At the focal point of Neutra's architecture is man. In his professional work, on journeys as at home, he never tired of coming close to human beings in sympathetic, empathic observation. His theories on design for life and wholesomeness are demonstrated in all his work. He formulated a new humanist declaration—architecture honoring human physiology. He advocated design for life and health, especially mental health. He felt that design must be adapted to actual living processes, that it can harm or help them, while they unroll in time as well as in space. He saw the architect's function as primarily that of creating the properly scaled environment suitable to the needs of human beings. He called this "biological architecture" and also "biological realism."
Neutra was a city-dweller. He approached nature, man, and materials with the analytical eye of a scientist. Naturally, he had a barrier of tradition to overcome. One client said of him: "My husband didn't like Neutra's design at first, but, like a good husband, he gave in to me. Since we lived in this house, its atmosphere has had a most happy influence on his daily life."

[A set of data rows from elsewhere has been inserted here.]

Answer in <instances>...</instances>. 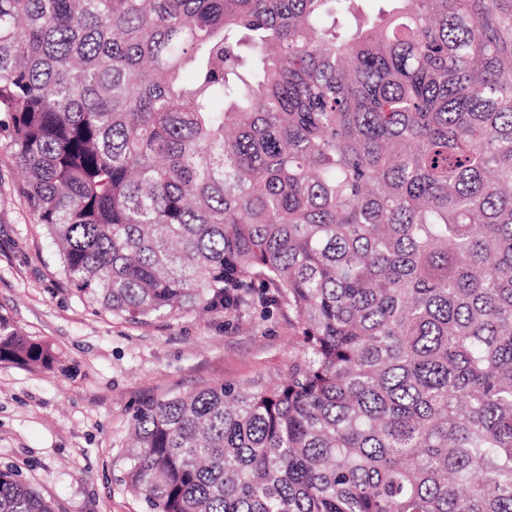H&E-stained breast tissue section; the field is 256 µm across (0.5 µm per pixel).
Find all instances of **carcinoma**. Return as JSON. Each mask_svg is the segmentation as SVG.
<instances>
[{"instance_id": "cac0c4a2", "label": "carcinoma", "mask_w": 512, "mask_h": 512, "mask_svg": "<svg viewBox=\"0 0 512 512\" xmlns=\"http://www.w3.org/2000/svg\"><path fill=\"white\" fill-rule=\"evenodd\" d=\"M0 0V132L66 281L255 290L287 376L150 400L147 512H512V0ZM0 363L53 369L0 315ZM0 512H53L10 468Z\"/></svg>"}]
</instances>
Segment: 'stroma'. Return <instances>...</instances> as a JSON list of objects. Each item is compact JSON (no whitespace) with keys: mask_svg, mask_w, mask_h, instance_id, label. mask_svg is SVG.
<instances>
[{"mask_svg":"<svg viewBox=\"0 0 512 512\" xmlns=\"http://www.w3.org/2000/svg\"><path fill=\"white\" fill-rule=\"evenodd\" d=\"M21 183L0 136V314L48 344L61 366L0 363V469L16 471L55 512H145L121 480L135 410L221 382L283 378L298 319L258 294L230 310L114 316L63 279Z\"/></svg>","mask_w":512,"mask_h":512,"instance_id":"obj_1","label":"stroma"}]
</instances>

Richard Neutra, the man, was a kind, considerate individual with a warm, outgoing personality. He loved to talk with students and was an excellent public speaker. His wife, Dione, was his lifelong companion, adviser, confidante, and helpmate. His son Dion became his partner and is continuing the great architectural tradition established by the father.
The following quotation is probably most typical of Richard Neutra, the idealist: "I could not have struggled through life if it had not been for my faith that in a modest way I could, as an architect, contribute a little toward the preservation of humankind and existence—something of objective value." It can be said with certainty that he succeeded.